Saturday, June 18, 2011

Review: The Forest Lover by Susan Vreeland

Genre: Historical Fiction
Publisher: Penguin Books, 2004

The story of a pioneering woman artist

The story of Canadian artist Emily Carr ( 1871 - 1945)  begins in 1906 as Emily returns to the land of her birth after years of art school in England and  America. Here on the west coast of Vancouver Island she hopes to escape the suffocating conventions of Victorian life and the expectations of her family. She finds freedom and a real sense of belonging on the Indian reserve and forms a close friendship with Sophie, a Squamish basket maker and her growing interest in Indian culture becomes a passion and determination to paint their totem poles, to visually record their symbolism before they are completely decimated.
 Alone or with a single Indian guide she faces the dangers of traveling deep into the British Columbian wilderness to visit isolated , and sometimes hostile villages.

"This Tanu father cried with wrenching formality for his hapless sons. Whatever it meant to the Haida, to her, this Eagle Father also cried for the smallpox dead at Raven House in Cumshewa. he cried for every father's son sent to war. He cried for Sophie's children, and for Sophie. He cried for Haayydzims, and Muldo and Tuuns, some Gitksan fathers' sons, for Harold, and for all the beaten, disfigured, lost. His tears shut no one out".........Chapter 39

As her painting progresses her longing to improve her technique takes her to Paris where she is influenced by the work of new artists like Matisse and Picasso and she returns to British Columbia with renewed determination to paint from the heart of herself, to portray her spiritual belief that  'God breathes in the forest' , to capture the soul of the land in her work.
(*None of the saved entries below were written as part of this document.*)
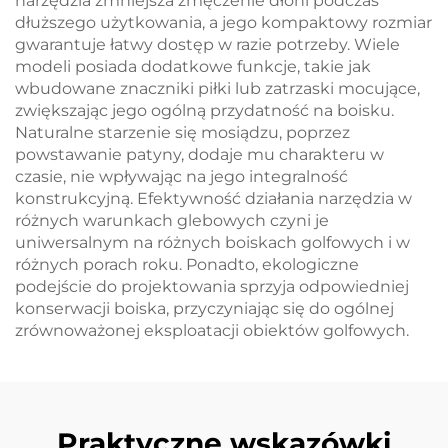
narzędzia zmniejsza zmęczenie dłoni podczas
dłuższego użytkowania, a jego kompaktowy rozmiar
gwarantuje łatwy dostęp w razie potrzeby. Wiele
modeli posiada dodatkowe funkcje, takie jak
wbudowane znaczniki piłki lub zatrzaski mocujące,
zwiększając jego ogólną przydatność na boisku.
Naturalne starzenie się mosiądzu, poprzez
powstawanie patyny, dodaje mu charakteru w
czasie, nie wpływając na jego integralność
konstrukcyjną. Efektywność działania narzędzia w
różnych warunkach glebowych czyni je
uniwersalnym na różnych boiskach golfowych i w
różnych porach roku. Ponadto, ekologiczne
podejście do projektowania sprzyja odpowiedniej
konserwacji boiska, przyczyniając się do ogólnej
zrównoważonej eksploatacji obiektów golfowych.
Praktyczne wskazówki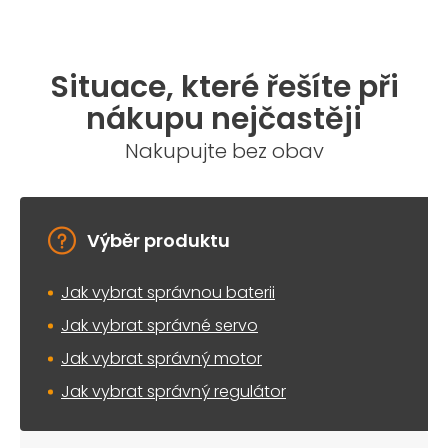
Situace, které řešíte při
nákupu nejčastěji
Nakupujte bez obav
Výběr produktu
Jak vybrat správnou baterii
Jak vybrat správné servo
Jak vybrat správný motor
Jak vybrat správný regulátor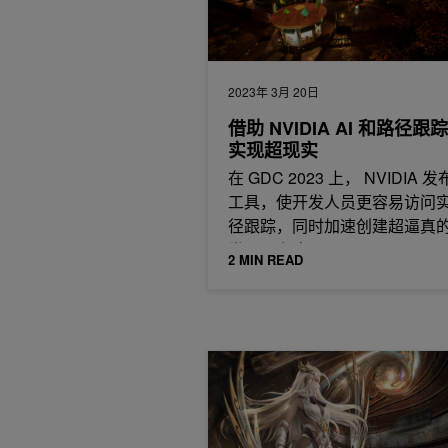
2023年 3月 20日
借助 NVIDIA AI 和路径跟
实现超现实
在 GDC 2023 上， NVIDIA 
工具，使开发人员更容易访问
径跟踪，同时加速创建超逼真
世界。 视频 1 。
2 MIN READ
在《逆水寒》中实现路径追踪——网易 Di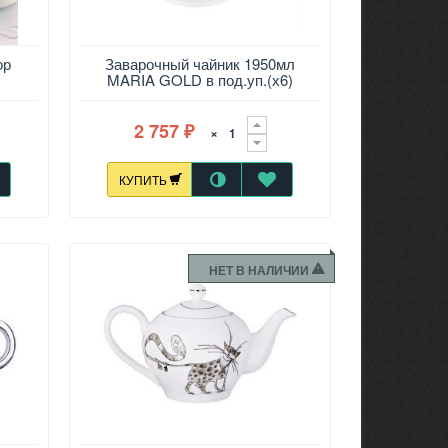
ор
Заварочный чайник 1950мл
MARIA GOLD в под.уп.(х6)
2 757
×
₽
КУПИТЬ
НЕТ В НАЛИЧИИ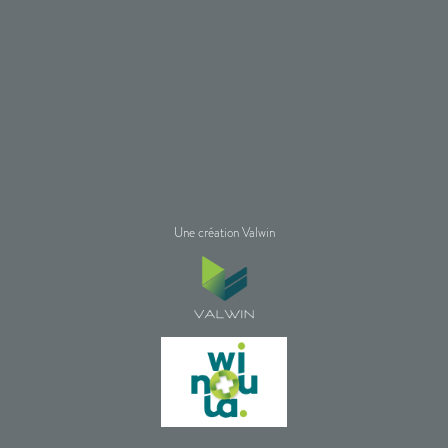
Une création Valwin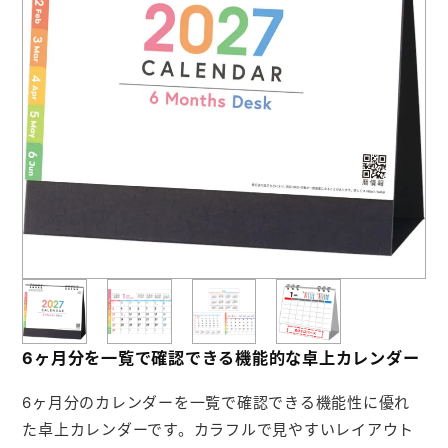
お役立ち情報
よくあるご質問
会社概要
お問い合わせ
ポケットティッシュ本舗
カレンダー本舗
カイロ本舗
6ヶ月分を一覧で確認できる機能的な卓上カレンダー
キャンディー本舗
6ヶ月分のカレンダーを一覧で確認できる機能性に優れ
ボックスティッシュ本舗
た卓上カレンダーです。カラフルで見やすいレイアウト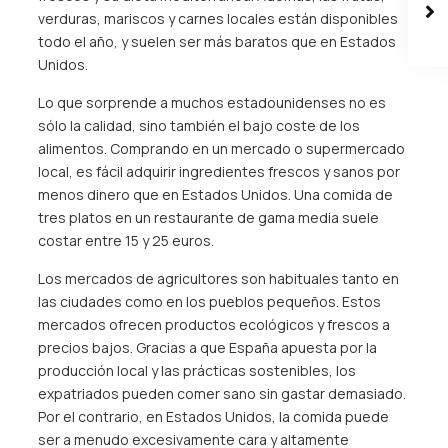
verduras, mariscos y carnes locales están disponibles
todo el año, y suelen ser más baratos que en Estados
Unidos.
Lo que sorprende a muchos estadounidenses no es
sólo la calidad, sino también el bajo coste de los
alimentos. Comprando en un mercado o supermercado
local, es fácil adquirir ingredientes frescos y sanos por
menos dinero que en Estados Unidos. Una comida de
tres platos en un restaurante de gama media suele
costar entre 15 y 25 euros.
Los mercados de agricultores son habituales tanto en
las ciudades como en los pueblos pequeños. Estos
mercados ofrecen productos ecológicos y frescos a
precios bajos. Gracias a que España apuesta por la
producción local y las prácticas sostenibles, los
expatriados pueden comer sano sin gastar demasiado.
Por el contrario, en Estados Unidos, la comida puede
ser a menudo excesivamente cara y altamente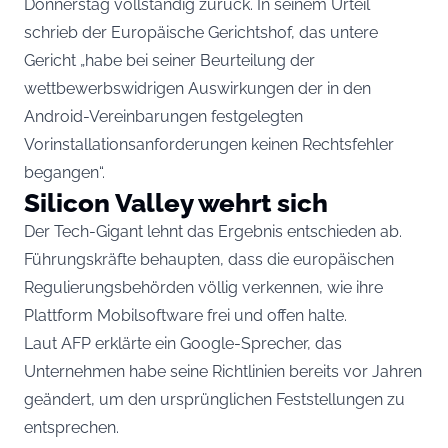
Donnerstag vollständig zurück. In seinem Urteil
schrieb der Europäische Gerichtshof, das untere
Gericht „habe bei seiner Beurteilung der
wettbewerbswidrigen Auswirkungen der in den
Android-Vereinbarungen festgelegten
Vorinstallationsanforderungen keinen Rechtsfehler
begangen“.
Silicon Valley wehrt sich
Der Tech-Gigant lehnt das Ergebnis entschieden ab.
Führungskräfte behaupten, dass die europäischen
Regulierungsbehörden völlig verkennen, wie ihre
Plattform Mobilsoftware frei und offen halte.
Laut AFP erklärte ein Google-Sprecher, das
Unternehmen habe seine Richtlinien bereits vor Jahren
geändert, um den ursprünglichen Feststellungen zu
entsprechen.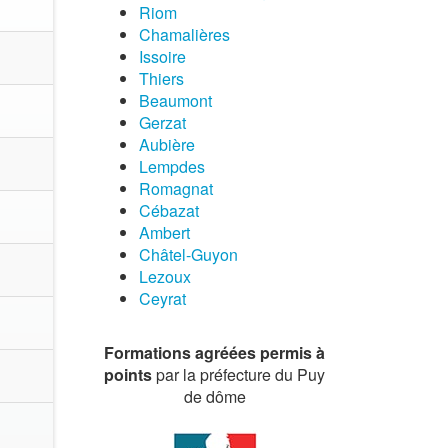
Riom
Chamalières
Issoire
Thiers
Beaumont
Gerzat
Aubière
Lempdes
Romagnat
Cébazat
Ambert
Châtel-Guyon
Lezoux
Ceyrat
Formations agréées permis à
points
par la préfecture du Puy
de dôme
' As she began to paint, she saw rhythm in the tree's repeated forms, in the upward reach of the trunk furrows, its bare hanging withes reaching down, its laden boughs tangled with those of other trees. In one sweep she united the branches into a mantle of cedars. her swinging arm became a swoop of greenery, boughs from adjacent trees breathing into each other, supporting each other, all one.'..........Chapter 36

It would be two decades before Emily Carr's work received recognition but today her work is represented in major art galleries all over the world.

I loved every word of The Forest Lover and it is a certainty for one of my favourite historical fiction novels this year. It's always a pleasure to read about someone previously unheard of and Susan Vreeland's feeling for her subject is obvious in the way she captures the spirit of a true artist. The descriptive prose is gorgeous and brings the grandeur and beauty of the Pacific NorthWest vividly to life and the history of the region and the native people was fascinating. Plenty of extras with a map, a conversation with the author and book club questions and a book I'm happy to recommend wholeheartedly.

Historical Fiction Challenge


  1. Did you know that Emily Carr herself wrote some books? I have them all; they're wonderful! She's as good a writer as she is an artist.

    The Book of Small
    Klee Wyck
    The Heart of a Peacock
    Growing Pains
    The House of Small

  2. Sorry that last one is supposed to be The House of All Sorts

  3. Thanks Trish - I remember them being mentioned in the book. I'll have to have a look and see if they're available here.

  4. My very first audiobook that I truly loved was The Passion of Artemisia by Susan Vreeland. I fell in love with audiobooks and the author. Will make a note to pick this one up.

  5. I found my copy in a secondhandshop and have had no luck finding SV's other books in the library so far.
    I have yet to experience an an audiobook!